The application of derivative accounting is complex and requires management judgment in the following respects: identification of
derivatives and embedded derivatives, election and designation of the "normal purchases or normal sales" (normal) exception,
identifying, electing and designating hedge relationships, assessing and measuring hedge ineffectiveness, and determining the fair
value of derivatives. All of these judgments, depending upon their timing and effect, can have a significant impact on the consolidated
financial statements.
The fair value of derivatives is based upon the contract terms and conditions and the underlying market price or fair value per unit.
When quantities are not specified in the contract, the Company determines whether it is a derivative by using amounts referenced in
default provisions and other relevant sections of the contract. The estimated quantities to be served are updated during the term of the
contract, and such updates can have a material impact on mark-to-market amounts. The fair value of derivative assets and liabilities
with the same counterparty are offset and recorded as a net derivative asset or liability to the consolidated balance sheets.
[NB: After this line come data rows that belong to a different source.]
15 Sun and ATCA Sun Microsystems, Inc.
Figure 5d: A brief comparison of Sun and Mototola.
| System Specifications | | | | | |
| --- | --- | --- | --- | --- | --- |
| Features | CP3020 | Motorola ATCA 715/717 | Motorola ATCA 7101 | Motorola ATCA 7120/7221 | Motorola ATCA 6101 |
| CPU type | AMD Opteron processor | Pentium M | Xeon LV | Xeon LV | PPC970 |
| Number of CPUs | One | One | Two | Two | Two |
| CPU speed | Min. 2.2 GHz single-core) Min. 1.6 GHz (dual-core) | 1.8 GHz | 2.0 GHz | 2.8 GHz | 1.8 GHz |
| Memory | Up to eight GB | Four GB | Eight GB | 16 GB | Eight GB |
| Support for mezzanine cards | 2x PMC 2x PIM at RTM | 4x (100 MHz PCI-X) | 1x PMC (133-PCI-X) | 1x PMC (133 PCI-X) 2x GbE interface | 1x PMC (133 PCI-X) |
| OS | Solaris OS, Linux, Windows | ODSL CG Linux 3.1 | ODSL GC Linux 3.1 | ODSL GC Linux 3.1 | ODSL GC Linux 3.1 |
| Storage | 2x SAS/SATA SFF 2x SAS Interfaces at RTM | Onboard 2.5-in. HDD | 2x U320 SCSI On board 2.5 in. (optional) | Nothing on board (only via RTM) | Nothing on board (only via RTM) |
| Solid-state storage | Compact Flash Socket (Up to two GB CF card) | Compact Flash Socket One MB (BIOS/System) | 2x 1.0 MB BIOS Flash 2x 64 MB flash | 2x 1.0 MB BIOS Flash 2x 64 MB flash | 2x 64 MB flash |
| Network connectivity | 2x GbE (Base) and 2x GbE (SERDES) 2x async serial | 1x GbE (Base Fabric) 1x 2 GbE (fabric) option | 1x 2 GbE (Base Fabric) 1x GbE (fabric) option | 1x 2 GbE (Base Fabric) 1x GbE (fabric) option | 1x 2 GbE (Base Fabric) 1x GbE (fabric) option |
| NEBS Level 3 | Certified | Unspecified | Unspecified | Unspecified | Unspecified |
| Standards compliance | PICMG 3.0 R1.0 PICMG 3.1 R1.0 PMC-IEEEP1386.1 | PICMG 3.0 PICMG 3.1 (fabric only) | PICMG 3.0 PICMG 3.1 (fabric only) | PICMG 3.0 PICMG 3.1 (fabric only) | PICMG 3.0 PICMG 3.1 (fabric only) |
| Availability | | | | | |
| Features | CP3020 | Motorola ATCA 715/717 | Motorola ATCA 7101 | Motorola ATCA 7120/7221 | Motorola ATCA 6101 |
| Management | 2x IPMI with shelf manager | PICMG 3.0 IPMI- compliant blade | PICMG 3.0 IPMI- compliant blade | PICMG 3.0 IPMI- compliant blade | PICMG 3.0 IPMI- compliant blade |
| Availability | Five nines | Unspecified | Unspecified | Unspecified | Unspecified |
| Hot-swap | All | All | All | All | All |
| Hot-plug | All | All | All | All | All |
The judgment applied in the election of the normal exception (and resulting accrual accounting) includes the conclusion that it is
probable at the inception of the contract and throughout its term that it will result in physical delivery of the underlying product and that
the quantities will be used or sold by the business over a reasonable period in the normal course of business. The Company has
elected normal on many derivative contracts, including all of WMECO's derivative contracts. If facts and circumstances change and
management can no longer support this conclusion, then the normal exception and accrual accounting is terminated and fair value
accounting is applied prospectively.
All but one of the contracts that comprise NU Enterprises' wholesale marketing activities are derivatives, and many of NU's regulated
company contracts for the purchase or sale of energy or energy-related products are derivatives. Wholesale marketing contracts,
which are marked-to-market derivative contracts, are not considered to be held for trading purposes, and sales and purchase activity is
reported on a net basis in Fuel, Purchased and Net Interchange Power on the consolidated statements of income.
For further information regarding derivative contracts of NU, CL&P, PSNH and WMECO and their accounting, see Note 4, "Derivative
Instruments," to the consolidated financial statements.
K. Marketable Securities
NU Supplemental Benefit Trust and WMECO Spent Nuclear Fuel Trust: NU maintains a supplemental benefit trust to fund NU's SERP
and non-SERP obligations and WMECO maintains a spent nuclear fuel trust to fund WMECO's prior period spent nuclear fuel liability,
both of which hold marketable securities.
Other-than-temporary impairments on debt securities held in the NU supplemental benefit trust that NU intends to sell or will be
required to sell are recorded in Net Income. Credit losses identified on debt securities held in the NU supplemental benefit trust are
also recorded in Net Income. Unrealized gains and unrealized losses on debt securities held in the NU supplemental benefit trust that
NU does not intend to sell or will not be required to sell are recorded in Accumulated Other Comprehensive Income/(Loss). Realized
gains and losses on debt securities WMECO intends to sell or will be required to sell, credit losses and unrealized gains and losses
associated with the WMECO spent nuclear fuel trust are recorded on the accompanying consolidated balance sheets due to the
regulatory accounting treatment of this trust.
In the second quarter of 2009, NU adopted new accounting guidance related to the recognition and presentation of other- than-
temporary impairments. NU recorded an after-tax cumulative effect of accounting change in accounting principle of $0.7 million as an
increase to Retained Earnings with an offset to Accumulated Other Comprehensive Income relating to unrealized losses previously
recorded in Net Income on debt securities held in the NU supplemental benefit trust, which did not meet the criteria established in the
new accounting guidance.
Prior to the adoption of accounting guidance in the second quarter of 2009, changes in the fair value of debt securities in the NU
supplemental benefit trust and the WMECO spent nuclear fuel trust relating to unrealized losses were considered other-than-temporary
because NU and WMECO did not have the ability to hold the debt securities to maturity. Losses on the NU supplemental benefit trust
were recorded in Net Income and losses on the WMECO spent nuclear fuel trust were recorded on the balance sheet due to the
regulatory nature of the trust.
In 2010 and 2009, under applicable fair value accounting guidance, the Company elected to record changes in fair value of newly
purchased equity securities in the NU supplemental benefit trust in Net Income. Realized and unrealized gains and losses related to
these securities are included in Other Income, Net, on the accompanying consolidated statements of income for the years ended
December 31, 2010 and 2009.
These trusts are not subject to regulatory oversight by state or federal agencies.
For information regarding marketable securities, see Note 5, "Marketable Securities," to the consolidated financial statements.